• **Deine Aufgaben**
**a.** Schreib aus dem Text über Tourismus und Nachhaltigkeit die Stelle von „Auch ich habe“ bis einschließlich „bisher vorherrschenden Dynamiken.“ wortgetreu ab.
**b.** Tausch in den Datensätzen von der Zeile mit „Name all visible“ bis einschließlich der Zeile mit „road: (215, 278)“ „building“ gegen „house“ aus und gib nur diese Zeilen sonst unverändert wieder. Lass die Bilder dabei weg.

• **Ausgewählter Auszug**
Zu einer raschen Rückkehr in die alte Tourismusroutine ist es bisher nicht gekommen. Und ich traue mich zu sagen: glücklicherweise. Durch diese Zwangspause, die in Österreich nur durch ein kurzes Intermezzo des nationalen Sommertourismus unterbrochen wurde, hatten wir Zeit und Gelegenheit, so richtig in der Krise anzukommen. Das ist zwar zugegebenermassen ausgesprochen unangenehm, führt aber auch dazu, dass wir unsere Angst, unsere Unsicherheit und unser Nichtwissen, wie es weitergehen wird, zulassen können. Und das ist wiederum wichtig, um die richtigen Fragen stellen zu können, die uns tatsächlich näher an Lösungen heranführen. Denn wir Menschen brauchen Zeit und Abstand, um Krisen etwas abgewinnen zu können.

Auch ich habe im letzten Jahr einige Phase der Veränderung durchlebt und durchlebe sie noch immer. Ich durfte viele wertvolle Gespräche mit Menschen aus den unterschiedlichsten Bereichen der Reisebranche führen und dabei beobachten, wie der Wunsch nach mehr Nachhaltigkeit im eigenen Unternehmen mehr und mehr zum Ausdruck gebracht wurde. Zwar beherrschen immer noch zahlreiche Mythen und Vorurteile die Nachhaltigkeitsdiskussion, es wird aber auch immer klarer, dass ein Zurück zur "Normalität" für mehr und mehr Führungskräfte und Unternehmen nicht mehr möglich ist, weil man erkennt, dass es auch der direkte Weg zurück zur Krise ist. Diese Erkenntnis liegt in der tiefen und bewussten Betrachtung des Tourismus und der bisher vorherrschenden Dynamiken.

Wir hatten und haben jetzt die einmalige Chance, den gesamten Tourismus quasi in Vollnarkose zu untersuchen und uns in eine ganze Branche hinein zu fühlen, und viele haben diese Gelegenheit genutzt. Wie bei einem medizinischen Scan wurde plötzlich jede Ader und Verbindung sichtbar, die gesunden und diejenigen, die Schmerzen verursachen. Die tiefe Verwurzelung des Tourismus in der Welt und der Weltwirtschaft ist immer noch schmerzhaft spürbar. Natürlich liegt es nahe, rasch nach Wegen zu suchen, die so schnell wie möglich den status quo vor dem Lockdown wiederherstellen. Doch muss das wirklich sein? Oder tut die getrennte Verbindung zwar kurzfristig weh, gibt uns aber die Chance, unsere Beziehungen zu prüfen und neu zu knüpfen? Diese Fragen werden in der Branche nun immer öfter gestellt. Das freut mich persönlich sehr und motiviert mich, Mut, neue Ideen und Freude an mehr Nachhaltigkeit in der Branche zu verbreiten.

• **Vorliegende Datensätze**
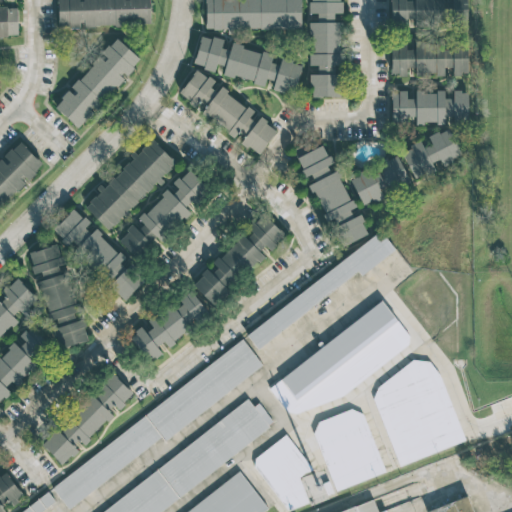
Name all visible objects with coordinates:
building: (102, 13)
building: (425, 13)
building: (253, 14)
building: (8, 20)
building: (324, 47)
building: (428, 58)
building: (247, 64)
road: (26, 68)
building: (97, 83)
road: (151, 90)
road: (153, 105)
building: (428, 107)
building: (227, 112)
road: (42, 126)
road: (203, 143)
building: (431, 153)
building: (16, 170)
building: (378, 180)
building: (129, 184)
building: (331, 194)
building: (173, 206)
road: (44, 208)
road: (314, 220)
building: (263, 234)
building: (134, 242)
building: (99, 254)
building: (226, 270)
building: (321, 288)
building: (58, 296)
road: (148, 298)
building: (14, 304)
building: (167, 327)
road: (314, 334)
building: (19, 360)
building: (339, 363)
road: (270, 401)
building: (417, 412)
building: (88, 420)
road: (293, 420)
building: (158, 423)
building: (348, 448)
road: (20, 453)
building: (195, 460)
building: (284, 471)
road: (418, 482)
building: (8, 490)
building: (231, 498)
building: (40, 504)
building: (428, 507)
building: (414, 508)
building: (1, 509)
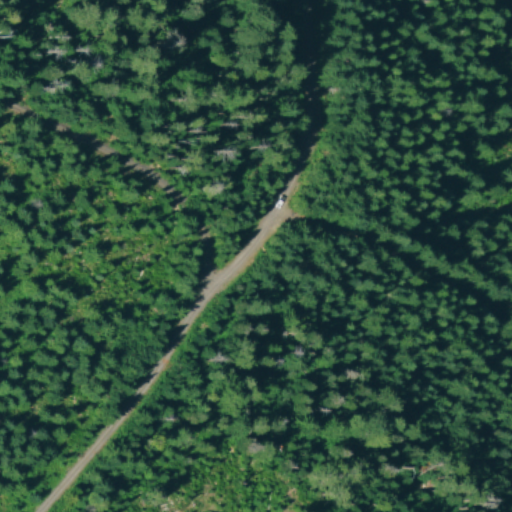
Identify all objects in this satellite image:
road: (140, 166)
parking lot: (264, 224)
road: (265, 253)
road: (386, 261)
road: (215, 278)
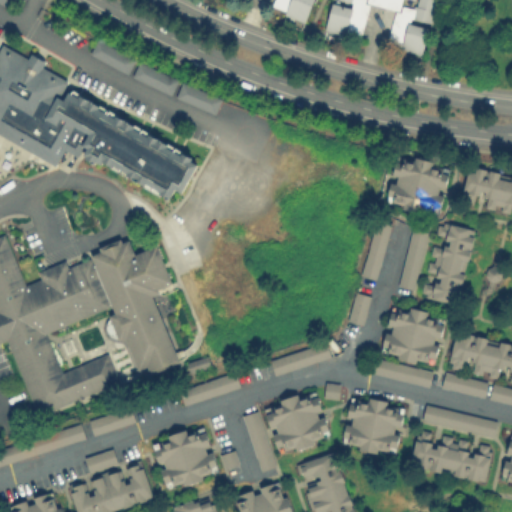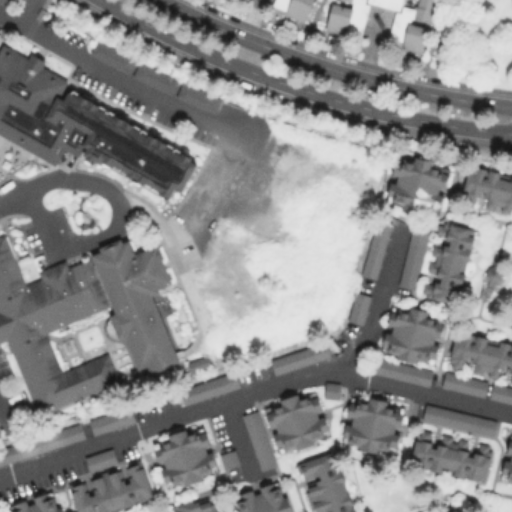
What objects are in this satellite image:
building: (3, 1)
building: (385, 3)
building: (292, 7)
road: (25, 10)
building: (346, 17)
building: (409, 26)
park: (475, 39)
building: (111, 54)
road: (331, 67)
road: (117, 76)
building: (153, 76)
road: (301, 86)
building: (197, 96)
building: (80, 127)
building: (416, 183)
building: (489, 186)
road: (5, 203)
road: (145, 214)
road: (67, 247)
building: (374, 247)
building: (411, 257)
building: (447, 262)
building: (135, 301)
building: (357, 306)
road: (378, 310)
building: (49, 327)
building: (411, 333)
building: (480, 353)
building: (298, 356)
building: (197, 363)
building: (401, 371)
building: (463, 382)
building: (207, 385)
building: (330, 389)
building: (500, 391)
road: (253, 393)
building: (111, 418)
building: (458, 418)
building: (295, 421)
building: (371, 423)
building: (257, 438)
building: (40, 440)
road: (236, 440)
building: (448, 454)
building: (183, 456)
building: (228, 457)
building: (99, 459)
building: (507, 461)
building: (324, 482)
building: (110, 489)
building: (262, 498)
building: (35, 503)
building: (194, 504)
* * *
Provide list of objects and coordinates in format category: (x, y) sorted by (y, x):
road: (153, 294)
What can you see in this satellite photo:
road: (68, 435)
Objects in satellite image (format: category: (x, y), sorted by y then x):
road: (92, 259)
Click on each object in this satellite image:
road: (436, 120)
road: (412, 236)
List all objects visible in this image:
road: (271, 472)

• **Lösungen zur Aufgabe**
**a.**
Auch ich habe im letzten Jahr einige Phase der Veränderung durchlebt und durchlebe sie noch immer. Ich durfte viele wertvolle Gespräche mit Menschen aus den unterschiedlichsten Bereichen der Reisebranche führen und dabei beobachten, wie der Wunsch nach mehr Nachhaltigkeit im eigenen Unternehmen mehr und mehr zum Ausdruck gebracht wurde. Zwar beherrschen immer noch zahlreiche Mythen und Vorurteile die Nachhaltigkeitsdiskussion, es wird aber auch immer klarer, dass ein Zurück zur "Normalität" für mehr und mehr Führungskräfte und Unternehmen nicht mehr möglich ist, weil man erkennt, dass es auch der direkte Weg zurück zur Krise ist. Diese Erkenntnis liegt in der tiefen und bewussten Betrachtung des Tourismus und der bisher vorherrschenden Dynamiken.

**b.**
Name all visible objects with coordinates:
house: (102, 13)
house: (425, 13)
house: (253, 14)
house: (8, 20)
house: (324, 47)
house: (428, 58)
house: (247, 64)
road: (26, 68)
house: (97, 83)
road: (151, 90)
road: (153, 105)
house: (428, 107)
house: (227, 112)
road: (42, 126)
road: (203, 143)
house: (431, 153)
house: (16, 170)
house: (378, 180)
house: (129, 184)
house: (331, 194)
house: (173, 206)
road: (44, 208)
road: (314, 220)
house: (263, 234)
house: (134, 242)
house: (99, 254)
house: (226, 270)
house: (321, 288)
house: (58, 296)
road: (148, 298)
house: (14, 304)
house: (167, 327)
road: (314, 334)
house: (19, 360)
house: (339, 363)
road: (270, 401)
house: (417, 412)
house: (88, 420)
road: (293, 420)
house: (158, 423)
house: (348, 448)
road: (20, 453)
house: (195, 460)
house: (284, 471)
road: (418, 482)
house: (8, 490)
house: (231, 498)
house: (40, 504)
house: (428, 507)
house: (414, 508)
house: (1, 509)
Identify all objects in this satellite image:
road: (140, 166)
parking lot: (264, 224)
road: (265, 253)
road: (386, 261)
road: (215, 278)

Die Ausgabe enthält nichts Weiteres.